These three things are amazing beyond words:
1) Mitt Romney has a lurker Twitter handle.
2) The handle name is “Pierre Delecto.”
3) “C’est Moi” is how Romney confirmed to a reporter that he was Delecto and Delecto was him.
Truly epic stuff. But before we just laugh off the whole thing, let’s dive a little deeper into Romney’s decision to start (and maintain) this account. Because there’s a kernel of something important here.
Start here, with how Romney himself described his decision to create the account in an interview with The Atlantic’s McKay Coppins:
“He explained that he uses a secret Twitter account — ‘What do they call me, a lurker?’ — to keep tabs on the political conversation. ‘I won’t give you the name of it,’ he said, but ‘I’m following 668 people.'”
Thanks to excellent sleuthing by Slate’s Ashley Feinberg, we learned of “Pierre Delecto” — and the fact that Romney wasn’t strictly a lurker since, by definition, a lurker doesn’t comment on things, only watches.

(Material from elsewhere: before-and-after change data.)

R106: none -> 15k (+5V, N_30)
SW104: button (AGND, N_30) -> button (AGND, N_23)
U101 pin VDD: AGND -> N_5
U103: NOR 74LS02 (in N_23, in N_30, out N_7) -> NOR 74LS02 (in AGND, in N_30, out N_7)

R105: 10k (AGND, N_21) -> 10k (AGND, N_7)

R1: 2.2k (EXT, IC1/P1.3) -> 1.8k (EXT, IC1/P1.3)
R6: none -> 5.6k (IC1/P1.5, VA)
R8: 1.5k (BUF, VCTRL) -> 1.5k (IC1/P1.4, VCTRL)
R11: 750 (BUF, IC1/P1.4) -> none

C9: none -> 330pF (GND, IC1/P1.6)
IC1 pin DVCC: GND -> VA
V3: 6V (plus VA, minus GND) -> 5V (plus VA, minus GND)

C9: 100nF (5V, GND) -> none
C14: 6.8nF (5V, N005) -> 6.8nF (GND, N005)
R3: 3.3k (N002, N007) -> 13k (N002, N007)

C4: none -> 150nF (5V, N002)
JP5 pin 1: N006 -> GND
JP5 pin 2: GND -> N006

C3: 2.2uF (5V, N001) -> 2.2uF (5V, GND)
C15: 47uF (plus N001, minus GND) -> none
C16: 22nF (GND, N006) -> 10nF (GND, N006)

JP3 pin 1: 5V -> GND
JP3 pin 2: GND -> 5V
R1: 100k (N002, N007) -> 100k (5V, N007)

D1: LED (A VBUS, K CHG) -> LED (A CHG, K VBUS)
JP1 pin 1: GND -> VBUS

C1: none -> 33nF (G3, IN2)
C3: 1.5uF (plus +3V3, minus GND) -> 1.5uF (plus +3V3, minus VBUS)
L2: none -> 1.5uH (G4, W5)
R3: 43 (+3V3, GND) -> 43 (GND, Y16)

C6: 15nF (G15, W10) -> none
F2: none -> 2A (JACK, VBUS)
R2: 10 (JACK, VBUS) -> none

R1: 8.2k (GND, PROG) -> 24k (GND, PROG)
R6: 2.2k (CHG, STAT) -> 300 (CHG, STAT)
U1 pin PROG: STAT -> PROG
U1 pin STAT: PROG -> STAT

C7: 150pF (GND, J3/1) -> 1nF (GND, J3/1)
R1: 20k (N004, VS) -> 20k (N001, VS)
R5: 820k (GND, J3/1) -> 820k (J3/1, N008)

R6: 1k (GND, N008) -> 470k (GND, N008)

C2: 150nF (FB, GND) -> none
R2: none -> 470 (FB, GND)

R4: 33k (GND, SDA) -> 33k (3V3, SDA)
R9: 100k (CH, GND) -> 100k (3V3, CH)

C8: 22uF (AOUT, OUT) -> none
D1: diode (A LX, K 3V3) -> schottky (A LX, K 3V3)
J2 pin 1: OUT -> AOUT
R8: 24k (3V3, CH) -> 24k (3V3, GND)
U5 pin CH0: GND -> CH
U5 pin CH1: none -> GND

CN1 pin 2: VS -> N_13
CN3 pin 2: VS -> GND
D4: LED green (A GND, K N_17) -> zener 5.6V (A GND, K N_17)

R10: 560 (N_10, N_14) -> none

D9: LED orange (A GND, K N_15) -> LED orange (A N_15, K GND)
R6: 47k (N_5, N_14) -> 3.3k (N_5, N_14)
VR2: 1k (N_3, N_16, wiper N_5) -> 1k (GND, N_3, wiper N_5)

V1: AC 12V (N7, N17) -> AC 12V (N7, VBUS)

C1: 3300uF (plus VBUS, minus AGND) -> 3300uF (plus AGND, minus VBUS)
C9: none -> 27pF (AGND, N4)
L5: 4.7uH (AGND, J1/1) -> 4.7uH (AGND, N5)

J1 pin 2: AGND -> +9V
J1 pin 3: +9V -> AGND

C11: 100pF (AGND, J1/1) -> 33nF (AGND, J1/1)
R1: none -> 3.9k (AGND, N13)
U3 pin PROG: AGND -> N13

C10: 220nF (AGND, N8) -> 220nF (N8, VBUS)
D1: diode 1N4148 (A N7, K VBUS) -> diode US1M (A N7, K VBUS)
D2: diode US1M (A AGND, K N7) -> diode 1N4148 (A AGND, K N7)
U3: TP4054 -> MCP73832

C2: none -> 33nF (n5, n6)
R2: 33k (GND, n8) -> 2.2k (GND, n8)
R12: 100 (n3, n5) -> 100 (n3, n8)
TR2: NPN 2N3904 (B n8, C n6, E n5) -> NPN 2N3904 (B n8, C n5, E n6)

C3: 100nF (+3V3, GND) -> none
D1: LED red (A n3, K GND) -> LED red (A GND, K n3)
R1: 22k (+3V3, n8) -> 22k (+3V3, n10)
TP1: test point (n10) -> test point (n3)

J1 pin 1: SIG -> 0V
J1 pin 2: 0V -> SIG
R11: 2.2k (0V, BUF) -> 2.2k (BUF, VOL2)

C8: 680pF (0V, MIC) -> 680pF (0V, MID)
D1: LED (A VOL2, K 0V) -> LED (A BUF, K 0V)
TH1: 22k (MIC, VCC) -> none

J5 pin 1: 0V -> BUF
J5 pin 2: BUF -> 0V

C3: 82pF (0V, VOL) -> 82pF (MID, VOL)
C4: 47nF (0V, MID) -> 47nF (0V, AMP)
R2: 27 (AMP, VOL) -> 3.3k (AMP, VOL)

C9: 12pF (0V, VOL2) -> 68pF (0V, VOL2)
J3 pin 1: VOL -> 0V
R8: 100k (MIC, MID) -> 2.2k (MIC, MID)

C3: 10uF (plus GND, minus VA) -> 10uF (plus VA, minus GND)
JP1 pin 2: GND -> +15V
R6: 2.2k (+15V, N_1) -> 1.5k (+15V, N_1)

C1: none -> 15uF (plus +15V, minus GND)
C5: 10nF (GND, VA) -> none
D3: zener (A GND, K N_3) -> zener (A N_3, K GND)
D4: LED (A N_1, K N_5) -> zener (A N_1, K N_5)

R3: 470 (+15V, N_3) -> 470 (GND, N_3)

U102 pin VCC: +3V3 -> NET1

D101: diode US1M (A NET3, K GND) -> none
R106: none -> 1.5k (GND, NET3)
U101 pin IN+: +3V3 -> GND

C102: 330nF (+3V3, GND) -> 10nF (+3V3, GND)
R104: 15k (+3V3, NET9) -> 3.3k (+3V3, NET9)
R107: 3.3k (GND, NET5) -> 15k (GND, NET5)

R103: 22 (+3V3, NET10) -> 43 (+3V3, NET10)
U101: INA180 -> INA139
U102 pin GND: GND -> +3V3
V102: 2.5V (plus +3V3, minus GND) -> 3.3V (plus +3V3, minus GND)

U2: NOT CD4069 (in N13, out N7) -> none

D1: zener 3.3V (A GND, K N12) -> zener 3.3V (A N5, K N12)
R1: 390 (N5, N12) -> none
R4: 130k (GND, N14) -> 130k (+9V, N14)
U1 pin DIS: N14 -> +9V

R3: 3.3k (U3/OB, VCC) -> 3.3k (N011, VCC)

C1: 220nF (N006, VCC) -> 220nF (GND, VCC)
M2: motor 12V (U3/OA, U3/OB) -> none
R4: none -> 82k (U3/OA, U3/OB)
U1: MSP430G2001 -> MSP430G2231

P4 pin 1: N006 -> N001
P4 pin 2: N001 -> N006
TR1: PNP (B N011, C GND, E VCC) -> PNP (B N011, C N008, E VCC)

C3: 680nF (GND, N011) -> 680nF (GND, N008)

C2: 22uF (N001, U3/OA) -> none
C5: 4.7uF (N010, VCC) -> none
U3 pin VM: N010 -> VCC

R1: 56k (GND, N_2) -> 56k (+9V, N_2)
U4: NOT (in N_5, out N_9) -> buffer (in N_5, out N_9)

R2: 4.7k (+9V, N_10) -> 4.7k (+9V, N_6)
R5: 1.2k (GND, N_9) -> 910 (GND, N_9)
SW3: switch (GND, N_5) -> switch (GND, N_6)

By Feinberg’s count, Pierre only ever tweeted 10 times (Romney — or someone — made the account private once its existence was revealed.) Which isn’t a lot. (Good analysis!) But the nature of these tweets — or, mostly, replies — are interesting.
For the most part, they represent an attempt by Romney through Pierre Delecto to make the case that he remains one of the few principled Republicans left in Washington.
In one response to criticism of Romney from liberal commentator Soledad O’Brien, Pierre noted that Romney (AKA him) was the “only Republican to hit” Trump on the Mueller Report and defended his “moral compass.” In another, Delecto defended Romney from a Twitter onslaught by Washington Post blogger and Trump critic Jennifer Rubin.
The most important of Delecto’s 10 tweets was a response to Fox News commentator Brit Hume that questioned Romney’s loyalty to party. “Loyal to principle trumps loyalty to party or person, right Brit?” asked Delecto/Romney.
On one level, “Pierre Delecto” is totally explainable by human nature. Romney knows that he looks defensive and thin-skinned if he uses his official Senate account to push back on his critics. To avoid that, he creates an alter ego that allows him to do just that. (NBA superstar Kevin Durant did the same thing, and of course don’t forget President Donald Trump’s pre-White House, telephone alter ego John Barron.)
But there’s bit more here, too. Think about this: The 2012 Republican presidential nominee — and a sitting US senator! — felt the need to defend his commitment to his party from behind the veneer of a fake person’s account on Twitter.
While Pierre is right that Romney has been more willing than most Republican elected officials to publicly criticize Trump, it’s also true that Romney hasn’t a) been all that critical of Trump or b) done anything to put his discomfort with Trump into action.
Instead, he’s used a fake Twitter person to defend himself and his image. Which works nicely as a metaphor for how elected Republican officials, more broadly, are dealing with Trump: light criticism (at most) in public and open anger, frustration and near-rebellion behind the scenes or covered by the anonymity of quotes without their names attached.
Which, last time I checked, doesn’t have any actual impact on either President Donald Trump or the fate of the party he continues to lead with reckless abandon.